---------- PROVIDED DATA

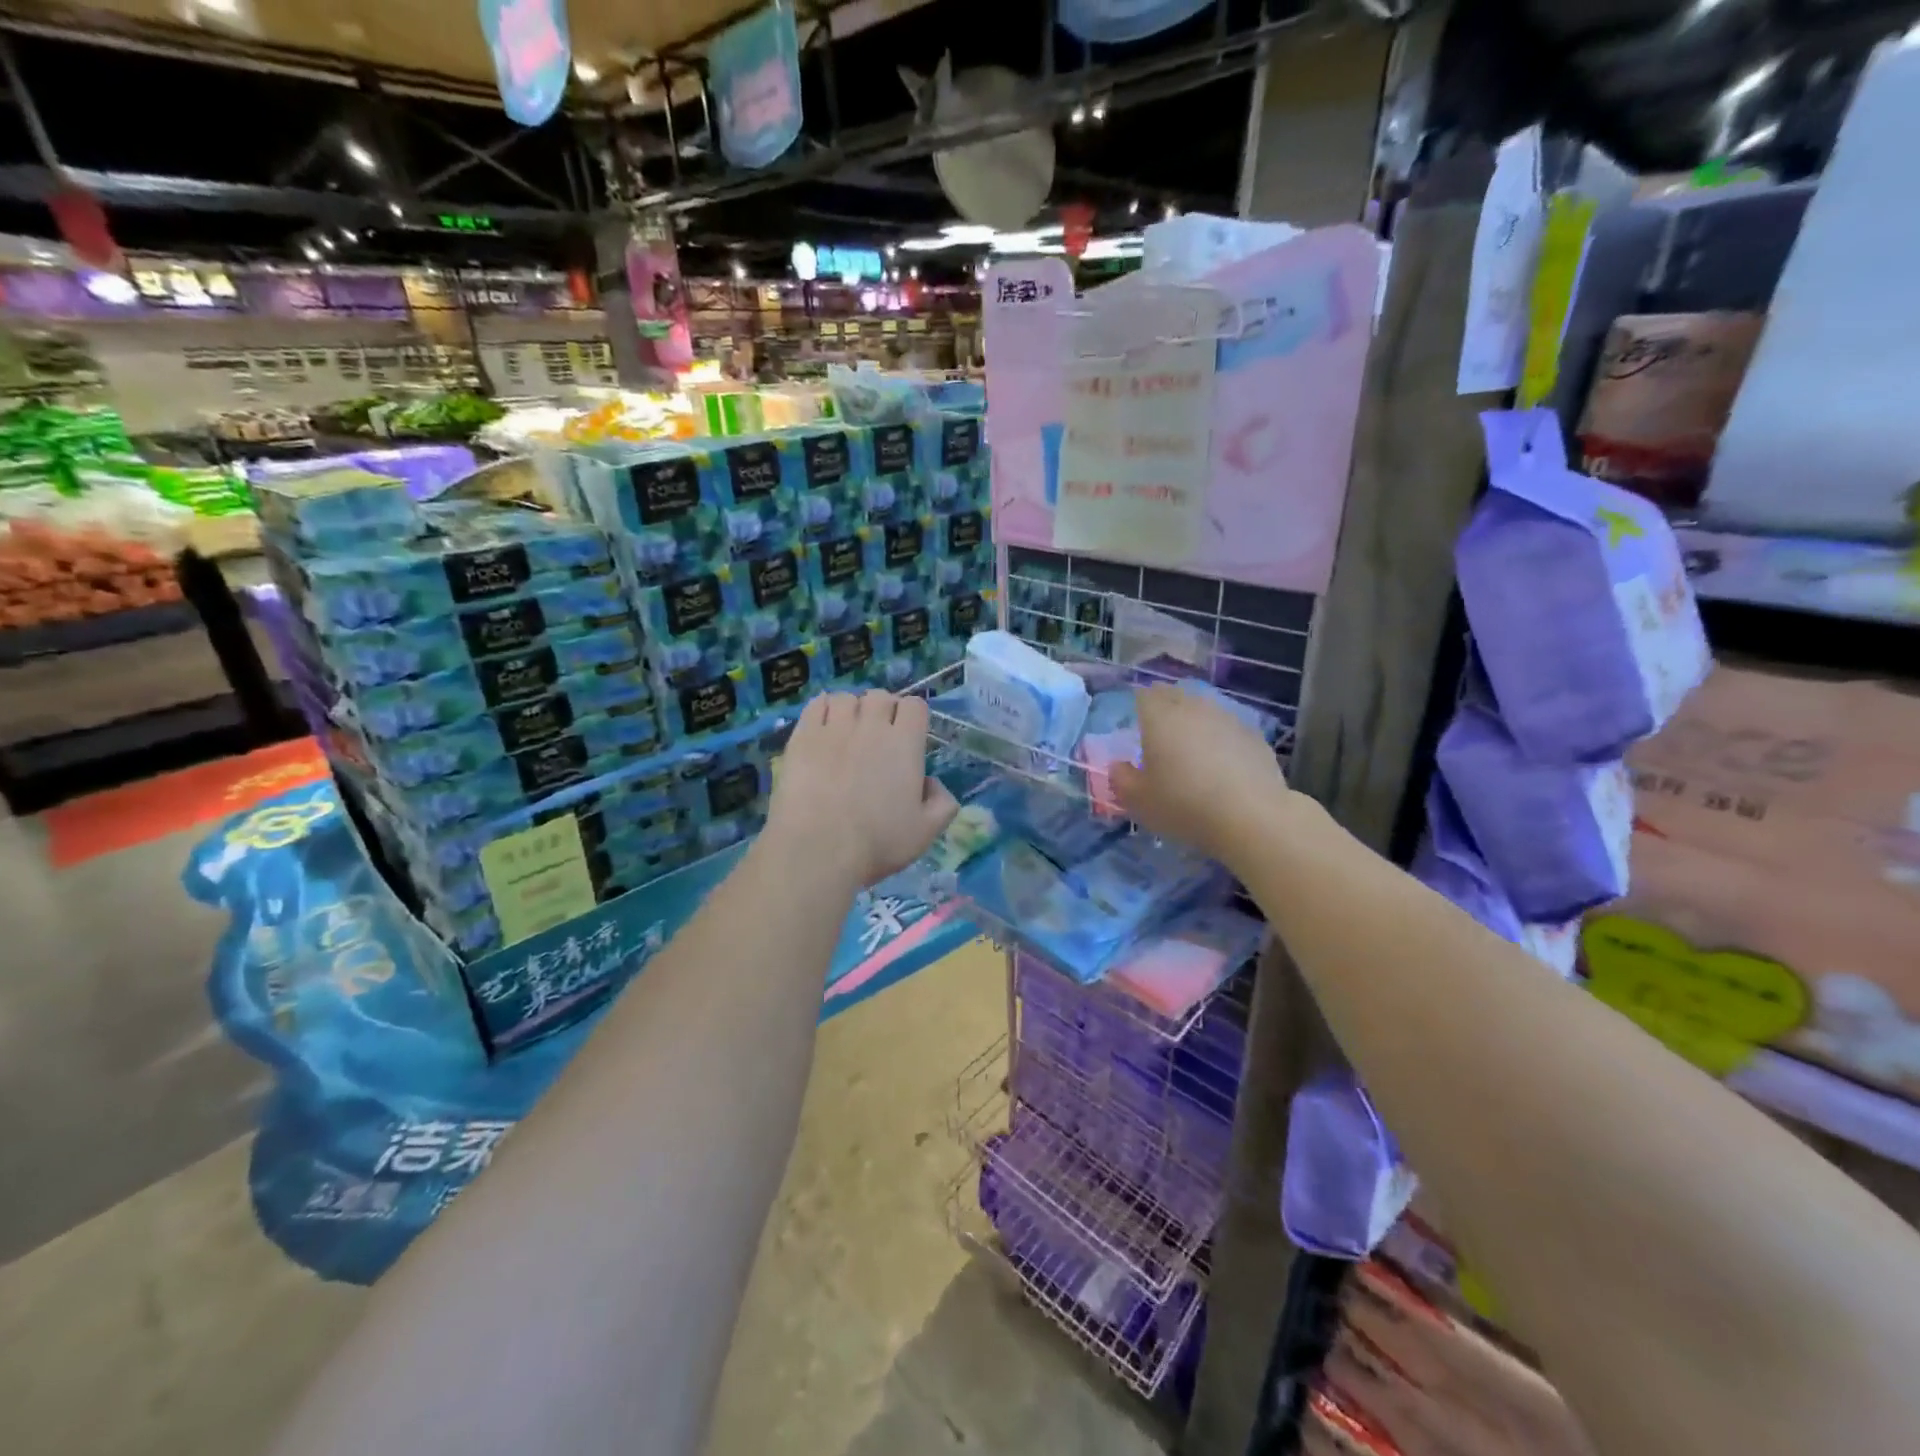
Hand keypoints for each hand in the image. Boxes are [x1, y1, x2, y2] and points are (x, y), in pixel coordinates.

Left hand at [765, 691, 958, 890]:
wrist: (818, 848)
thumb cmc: (877, 842)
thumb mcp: (926, 832)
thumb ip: (942, 803)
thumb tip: (932, 783)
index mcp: (904, 744)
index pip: (915, 706)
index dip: (914, 717)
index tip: (909, 736)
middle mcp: (871, 726)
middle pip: (880, 697)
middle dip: (883, 710)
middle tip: (878, 736)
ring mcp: (834, 728)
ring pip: (846, 698)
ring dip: (851, 709)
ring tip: (847, 730)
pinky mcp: (803, 736)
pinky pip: (815, 705)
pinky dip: (822, 709)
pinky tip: (822, 726)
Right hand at [1110, 684, 1293, 861]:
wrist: (1251, 817)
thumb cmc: (1183, 805)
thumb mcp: (1139, 801)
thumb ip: (1122, 779)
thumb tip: (1119, 766)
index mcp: (1159, 717)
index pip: (1143, 695)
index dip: (1138, 705)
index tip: (1135, 722)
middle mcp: (1193, 708)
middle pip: (1175, 695)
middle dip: (1165, 707)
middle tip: (1160, 731)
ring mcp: (1227, 718)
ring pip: (1204, 708)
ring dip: (1194, 721)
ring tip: (1191, 746)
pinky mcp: (1254, 736)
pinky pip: (1229, 728)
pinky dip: (1220, 737)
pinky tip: (1221, 761)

--------------------

» PROBLEM TO WORK ON: Copy each line from the entries above that has the word "thumb" in it.

» OUTPUT OF THE EXERCISE:
thumb cmc: (877, 842)
thumb mcp: (926, 832)
thumb ip: (942, 803)
thumb tip: (932, 783)
thumb cmc: (1183, 805)
thumb mcp: (1139, 801)
thumb ip: (1122, 779)
thumb tip: (1119, 766)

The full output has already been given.